1 entry daha
  • adalet denen kavamın içeriği üstteki girdiye ek olarak daha da genişletilebilir. adaleti sadece insan toplumları için düşünmek adalet kavramının kapsamını sapiens bazlı bir daraltmaya tabii tutmak anlamına geliyor. oysa adaleti - eğer insanların özgür iradeleri yoksa ve bu durum onları doğrudan "bir diğer organik mekanizma" haline getiriyorsa (bkz: özgür irade var mıdır?) müstakil* parçalar ittifakları için düşünebiliriz. örneği bir hücre ya da doğrudan insan bedeni.

    tek hücreli organizmalardan çok hücreli organizmalara doğru ilerleyen evrim sürecinde mitokondrinin hücreye kattığı özgül fayda hücrenin gittikçe karmaşıklaşmasında başat aktör sayılabilir. canlılar dünyasında adalet tartışması da bu noktadan itibaren düşünülebilir hale gelir. adaleti tüm müstakil parçaların daha verimli bir şekilde genel plana** hizmet etmelerini sağlayan durum olarak tanımlayabiliriz.

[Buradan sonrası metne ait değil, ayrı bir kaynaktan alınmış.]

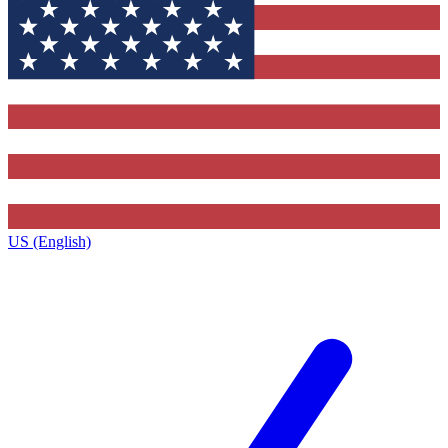
US (English)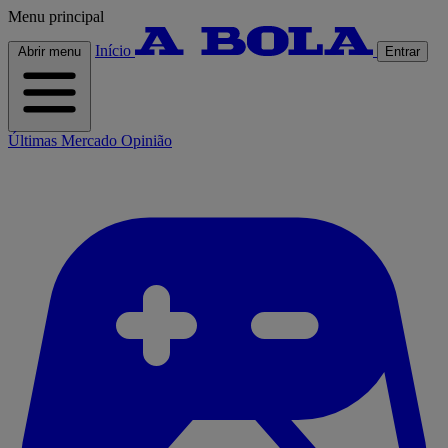
Menu principal
Início
Abrir menu
Entrar
Últimas
Mercado
Opinião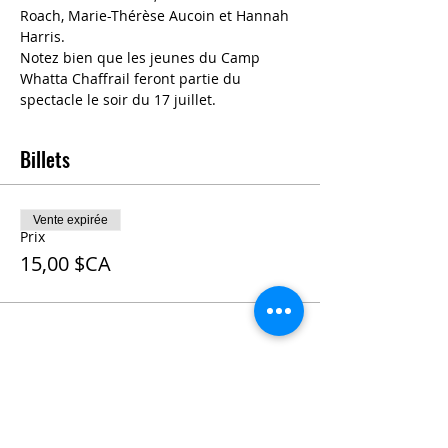
Roach, Marie-Thérèse Aucoin et Hannah 
Harris.
Notez bien que les jeunes du Camp 
Whatta Chaffrail feront partie du 
spectacle le soir du 17 juillet.
Billets
Vente expirée
Prix
15,00 $CA
Partager cet événement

    insan bedeninden örnek vermeye çalışalım. bir böbrek eğer hiç su içilmezse olduğundan daha az verimli çalışmaya başlayacaktır. aynı sonuç çok fazla su içildiğinde de geçerlidir. yani böbreğin genel plana hizmet etmesini sağlamak için ona kendi şartlarında optimal bir muamele gerekir. böbrek için optimal olanla akciğer için optimal olan bir değildir. üstelik her bir organ için optimal olan farklıyken, organlardan mürekkep olan organizma için de farklı bir optimal durum vardır. o halde adil bir haldeki vücut; tüm organların, dokuların ve hücrelerin optimal şekilde çalışması için gerekli düzenlemelerin yapıldığı bir vücuttur. adaletin bu tanımı altında doğaya karşı adil davranmak, gelecek kuşaklara karşı adil davranmak, diğer insanlara, diğer türlere vs. adil davranmak konusunda çok daha açık bir davranış şeması türetilebilir. insanların kendileri ve kendi toplumları için adil hali aramaları sistemine de zaten liberal siyaset diyoruz (bkz: liberalizm nedir?). ancak adaletin bir liberal tema oluşu insan merkezciliğin çıktılarından biridir. insanoğlu çok uzun süredir sadece kendisi için düşünmesi gerektiğini düşünüyor zira geri kalan her şeyin bir çeşit mekanik devr-i daim içinde olduğunu var sayıyordu. artık kendisinin de "geri kalan her şeyin" bir parçası olduğunu anladığına göre ya düşünmeyi bırakacak ya da geri kalan her şey için de kendisi için düşündüğü gibi düşünecektir.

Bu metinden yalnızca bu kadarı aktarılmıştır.